A função política da justiça
No Brasil, o juiz de instrução do processo Lava Jato, Sérgio Moro, é comparado pelos media a António Di Prieto, o magistrado do processo de corrupção “Mãos Limpas” que nos anos 90 arrasou o sistema político em Itália. Num artigo datado de 2004, Moro considerou esse processo um modelo a seguir e defendeu que no Brasil “se encontram presentes várias das condições institucionais necessárias à realização de ação judicial semelhante”.
Em Portugal, declarações públicas de dirigentes dos sindicatos das magistraturas do Ministério Público e dos juízes aludindo a “manobras” do governo para condicionar as investigações criminais que afectam os “poderosos”, bem como citações atribuídas a agentes da justiça em defesa de penas “mais pesadas” para políticos, são exemplos de um reposicionamento dos profissionais da justiça face ao campo político.
O enfraquecimento dos partidos políticos tradicionais favoreceu uma autonomização dos magistrados relativamente à política no tratamento da criminalidade económico-financeira, em particular da corrupção. Essa ruptura foi possível graças a contextos históricos em que a legitimidade dos políticos se encontrava fragilizada e contestada, permitindo, como foi o caso em Itália e é hoje no Brasil, a legitimação de uma posição de contrapoder do campo judicial apoiada numa longa tradição onde a razão jurídica é por essência mais nobre do que a razão política sempre ameaçada de fazer prevalecer interesses particulares sobre o interesse geral. Perante a legitimidade electiva dos políticos os magistrados jogam uma autoridade moral e uma competência fundadas numa outra legitimidade: a legitimidade técnica.
Para estas transformações contribuíram também os media. Enquanto porta-vozes do direito dos cidadãos à informação arrogam-se a missão de colmatar a incerteza e a demora da justiça contrapondo-lhe o imediatismo da sanção mediática, ao darem como adquiridas certas explicações para um crime de direito comum ou de um delito político. A notoriedade e o apoio que os media conferem aos magistrados responsáveis por processos envolvendo políticos reforçam o seu papel e a sua função social, criando neles a convicção de que estão a fazer algo de nobre e de importante para a sociedade.

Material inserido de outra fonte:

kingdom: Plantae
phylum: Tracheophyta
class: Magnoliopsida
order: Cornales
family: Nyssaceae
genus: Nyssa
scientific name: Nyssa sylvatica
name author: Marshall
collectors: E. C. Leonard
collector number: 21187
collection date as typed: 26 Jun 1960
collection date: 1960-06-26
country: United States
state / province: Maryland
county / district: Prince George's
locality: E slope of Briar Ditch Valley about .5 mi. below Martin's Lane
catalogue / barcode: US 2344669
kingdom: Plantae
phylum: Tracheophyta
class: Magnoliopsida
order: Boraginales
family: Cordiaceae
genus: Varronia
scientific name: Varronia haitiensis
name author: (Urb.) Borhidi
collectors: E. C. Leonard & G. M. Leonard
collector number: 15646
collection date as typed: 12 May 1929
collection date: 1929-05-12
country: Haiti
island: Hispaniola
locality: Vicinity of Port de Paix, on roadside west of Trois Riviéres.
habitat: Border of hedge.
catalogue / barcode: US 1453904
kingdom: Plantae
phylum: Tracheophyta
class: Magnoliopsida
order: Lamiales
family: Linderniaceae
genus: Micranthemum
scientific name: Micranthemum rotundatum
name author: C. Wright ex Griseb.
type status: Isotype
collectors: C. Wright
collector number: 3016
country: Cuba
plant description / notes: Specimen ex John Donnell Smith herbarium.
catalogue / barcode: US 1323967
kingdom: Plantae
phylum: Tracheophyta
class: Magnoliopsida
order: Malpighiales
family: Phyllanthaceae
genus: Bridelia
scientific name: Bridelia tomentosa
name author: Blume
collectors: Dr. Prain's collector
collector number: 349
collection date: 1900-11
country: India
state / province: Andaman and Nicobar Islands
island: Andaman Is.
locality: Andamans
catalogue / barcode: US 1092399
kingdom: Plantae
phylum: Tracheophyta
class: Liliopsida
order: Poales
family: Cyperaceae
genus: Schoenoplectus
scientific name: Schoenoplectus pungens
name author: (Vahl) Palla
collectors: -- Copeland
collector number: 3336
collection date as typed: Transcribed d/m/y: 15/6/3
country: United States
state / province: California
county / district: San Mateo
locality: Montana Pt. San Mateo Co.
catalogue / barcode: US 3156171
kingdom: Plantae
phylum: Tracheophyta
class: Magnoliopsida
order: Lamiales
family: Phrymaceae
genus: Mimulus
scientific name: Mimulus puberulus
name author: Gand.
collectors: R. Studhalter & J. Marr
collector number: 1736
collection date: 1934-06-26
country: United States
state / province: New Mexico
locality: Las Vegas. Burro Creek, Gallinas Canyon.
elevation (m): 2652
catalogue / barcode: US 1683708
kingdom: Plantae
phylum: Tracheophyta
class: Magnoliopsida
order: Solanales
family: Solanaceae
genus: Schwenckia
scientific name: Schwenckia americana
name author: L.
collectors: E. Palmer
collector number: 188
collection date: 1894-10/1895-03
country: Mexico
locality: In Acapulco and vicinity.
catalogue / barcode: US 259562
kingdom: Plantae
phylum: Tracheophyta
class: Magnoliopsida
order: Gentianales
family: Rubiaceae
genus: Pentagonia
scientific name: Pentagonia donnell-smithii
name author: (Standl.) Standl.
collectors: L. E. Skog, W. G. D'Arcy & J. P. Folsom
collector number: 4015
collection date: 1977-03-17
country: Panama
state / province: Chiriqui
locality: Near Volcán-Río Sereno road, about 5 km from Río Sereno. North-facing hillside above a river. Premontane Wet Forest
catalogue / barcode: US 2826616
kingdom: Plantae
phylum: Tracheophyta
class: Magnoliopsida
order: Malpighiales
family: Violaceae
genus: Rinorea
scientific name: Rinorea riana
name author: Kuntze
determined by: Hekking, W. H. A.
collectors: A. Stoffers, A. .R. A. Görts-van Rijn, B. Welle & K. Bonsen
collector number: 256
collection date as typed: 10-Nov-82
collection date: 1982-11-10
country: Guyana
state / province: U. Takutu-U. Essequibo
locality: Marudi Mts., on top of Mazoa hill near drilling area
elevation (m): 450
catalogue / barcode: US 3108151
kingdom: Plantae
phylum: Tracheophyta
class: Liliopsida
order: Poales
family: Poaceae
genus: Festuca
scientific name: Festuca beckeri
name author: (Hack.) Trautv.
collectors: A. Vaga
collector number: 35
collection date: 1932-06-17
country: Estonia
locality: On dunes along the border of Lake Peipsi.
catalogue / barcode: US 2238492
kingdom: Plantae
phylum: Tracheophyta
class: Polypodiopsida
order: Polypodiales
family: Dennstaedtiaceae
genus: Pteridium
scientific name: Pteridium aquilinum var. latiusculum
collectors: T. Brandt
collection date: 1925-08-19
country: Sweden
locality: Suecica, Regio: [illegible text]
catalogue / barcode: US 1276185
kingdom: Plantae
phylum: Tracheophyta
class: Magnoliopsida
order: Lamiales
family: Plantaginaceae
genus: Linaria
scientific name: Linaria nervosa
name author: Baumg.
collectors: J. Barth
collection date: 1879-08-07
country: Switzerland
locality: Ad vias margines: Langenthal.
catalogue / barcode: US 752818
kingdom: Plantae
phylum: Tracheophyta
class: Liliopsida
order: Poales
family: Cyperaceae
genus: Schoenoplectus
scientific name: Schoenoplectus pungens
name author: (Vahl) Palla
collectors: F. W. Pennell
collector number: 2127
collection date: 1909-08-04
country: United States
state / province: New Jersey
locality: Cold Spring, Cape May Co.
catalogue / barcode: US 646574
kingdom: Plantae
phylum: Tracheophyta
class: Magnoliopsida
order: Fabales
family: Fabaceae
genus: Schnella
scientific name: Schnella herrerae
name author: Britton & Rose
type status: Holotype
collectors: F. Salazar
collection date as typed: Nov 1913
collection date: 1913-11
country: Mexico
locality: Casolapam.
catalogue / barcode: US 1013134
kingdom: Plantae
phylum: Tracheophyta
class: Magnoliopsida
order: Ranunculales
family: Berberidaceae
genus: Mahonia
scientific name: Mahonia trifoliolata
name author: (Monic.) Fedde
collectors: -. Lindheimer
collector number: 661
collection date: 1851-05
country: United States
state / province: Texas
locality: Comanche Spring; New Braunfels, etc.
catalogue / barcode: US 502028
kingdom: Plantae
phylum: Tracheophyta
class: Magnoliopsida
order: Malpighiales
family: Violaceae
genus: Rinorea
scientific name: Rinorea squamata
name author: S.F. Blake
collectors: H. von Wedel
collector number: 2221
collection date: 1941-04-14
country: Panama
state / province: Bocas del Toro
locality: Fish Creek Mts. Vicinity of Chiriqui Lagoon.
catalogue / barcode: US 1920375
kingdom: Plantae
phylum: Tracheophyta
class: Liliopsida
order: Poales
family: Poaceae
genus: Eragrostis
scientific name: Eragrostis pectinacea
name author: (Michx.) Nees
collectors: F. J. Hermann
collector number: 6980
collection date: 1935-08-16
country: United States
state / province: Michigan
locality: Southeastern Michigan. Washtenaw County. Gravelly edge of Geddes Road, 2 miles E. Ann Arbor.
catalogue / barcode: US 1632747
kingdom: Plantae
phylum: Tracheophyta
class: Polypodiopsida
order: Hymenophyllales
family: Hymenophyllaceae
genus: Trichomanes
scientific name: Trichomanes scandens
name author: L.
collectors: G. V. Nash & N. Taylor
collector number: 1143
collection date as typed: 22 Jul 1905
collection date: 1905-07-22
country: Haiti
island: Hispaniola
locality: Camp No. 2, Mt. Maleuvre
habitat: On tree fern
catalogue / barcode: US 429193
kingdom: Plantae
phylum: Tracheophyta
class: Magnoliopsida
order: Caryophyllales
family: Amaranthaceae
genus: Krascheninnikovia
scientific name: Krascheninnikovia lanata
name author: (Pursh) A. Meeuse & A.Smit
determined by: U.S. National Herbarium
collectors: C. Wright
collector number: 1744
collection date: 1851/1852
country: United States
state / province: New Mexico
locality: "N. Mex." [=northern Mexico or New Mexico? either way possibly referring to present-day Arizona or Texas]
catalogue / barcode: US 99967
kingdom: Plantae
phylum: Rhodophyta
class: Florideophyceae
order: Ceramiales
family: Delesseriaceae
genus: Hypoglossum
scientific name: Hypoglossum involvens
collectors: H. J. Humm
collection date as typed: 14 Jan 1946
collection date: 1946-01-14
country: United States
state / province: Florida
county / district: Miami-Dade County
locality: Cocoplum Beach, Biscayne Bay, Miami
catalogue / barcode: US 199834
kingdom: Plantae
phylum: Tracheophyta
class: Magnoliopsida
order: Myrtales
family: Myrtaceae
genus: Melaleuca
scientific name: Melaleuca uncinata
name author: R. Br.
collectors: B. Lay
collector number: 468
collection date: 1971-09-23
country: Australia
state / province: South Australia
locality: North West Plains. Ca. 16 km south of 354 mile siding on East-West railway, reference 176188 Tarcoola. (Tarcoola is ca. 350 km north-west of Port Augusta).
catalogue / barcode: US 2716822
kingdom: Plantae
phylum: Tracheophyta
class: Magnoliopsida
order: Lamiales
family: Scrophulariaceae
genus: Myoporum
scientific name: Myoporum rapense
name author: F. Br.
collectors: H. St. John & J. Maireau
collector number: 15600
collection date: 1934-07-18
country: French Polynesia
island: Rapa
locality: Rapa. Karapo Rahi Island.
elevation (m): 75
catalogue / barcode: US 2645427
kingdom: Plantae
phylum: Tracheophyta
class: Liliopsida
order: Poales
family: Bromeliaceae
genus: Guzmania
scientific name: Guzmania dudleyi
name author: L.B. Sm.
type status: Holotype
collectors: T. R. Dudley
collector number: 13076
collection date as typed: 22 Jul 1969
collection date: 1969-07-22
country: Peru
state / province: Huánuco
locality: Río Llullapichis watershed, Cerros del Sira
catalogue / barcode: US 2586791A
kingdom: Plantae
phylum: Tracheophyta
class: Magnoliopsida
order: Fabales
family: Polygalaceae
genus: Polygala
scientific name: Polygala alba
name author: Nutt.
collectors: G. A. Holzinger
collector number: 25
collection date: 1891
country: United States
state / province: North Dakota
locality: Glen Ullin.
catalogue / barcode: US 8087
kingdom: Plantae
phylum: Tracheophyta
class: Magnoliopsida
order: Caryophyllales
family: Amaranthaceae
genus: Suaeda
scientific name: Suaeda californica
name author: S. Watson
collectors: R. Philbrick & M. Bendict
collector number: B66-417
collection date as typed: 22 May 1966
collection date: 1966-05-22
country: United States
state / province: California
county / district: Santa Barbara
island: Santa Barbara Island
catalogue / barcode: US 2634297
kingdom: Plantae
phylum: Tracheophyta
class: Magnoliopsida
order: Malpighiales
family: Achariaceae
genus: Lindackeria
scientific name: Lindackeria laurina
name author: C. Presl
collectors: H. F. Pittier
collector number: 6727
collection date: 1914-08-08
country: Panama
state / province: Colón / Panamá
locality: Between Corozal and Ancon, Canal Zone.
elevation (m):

Tal como sucedeu em França e Itália, em Portugal os processos que envolvem figuras políticas proporcionam representações “heróicas” de juízes e magistrados, incensados nos media como “heróis” e incluídos em rankings jornalísticos dos mais “poderosos”.
A aliança implícita entre sectores das magistraturas e das polícias e alguns media, traduzida na fase instrutória dos processos em violações sistemáticas do segredo de justiça, insere-se quase sempre em estratégias de afirmação e reivindicação por parte dos profissionais da justiça para manterem viva a atenção da opinião pública em processos mais complexos para cujo êxito é essencial o apoio dos media.
Porém, os efeitos perversos do protagonismo dos magistrados e dos julgamentos mediáticos de figuras políticas, sobretudo quando orientados para fins alheios à realização da justiça, recaem não apenas sobre a “classe” política mas também sobre a própria magistratura. Ao criarem nos cidadãos percepções de culpabilidade dos arguidos em processos mediáticos, os media alimentam expectativas de condenação dos mesmos. Quando estas não se concretizam, provocam nos cidadãos descrença no papel da justiça: de incensados como heróis, os magistrados passam a suspeitos de subjectividade e de erros; da crítica ao mau funcionamento da justiça, rapidamente se passa à desqualificação da própria instituição.
Em Itália, o paradoxo não podia ser maior: o mediático procurador da operação “Mãos Limpas”, António Di Prieto, abandonou a magistratura e fundou um partido político. E do vazio das lideranças dos partidos históricos nasceu a Forza Itália, liderada por Sílvio Berlusconi.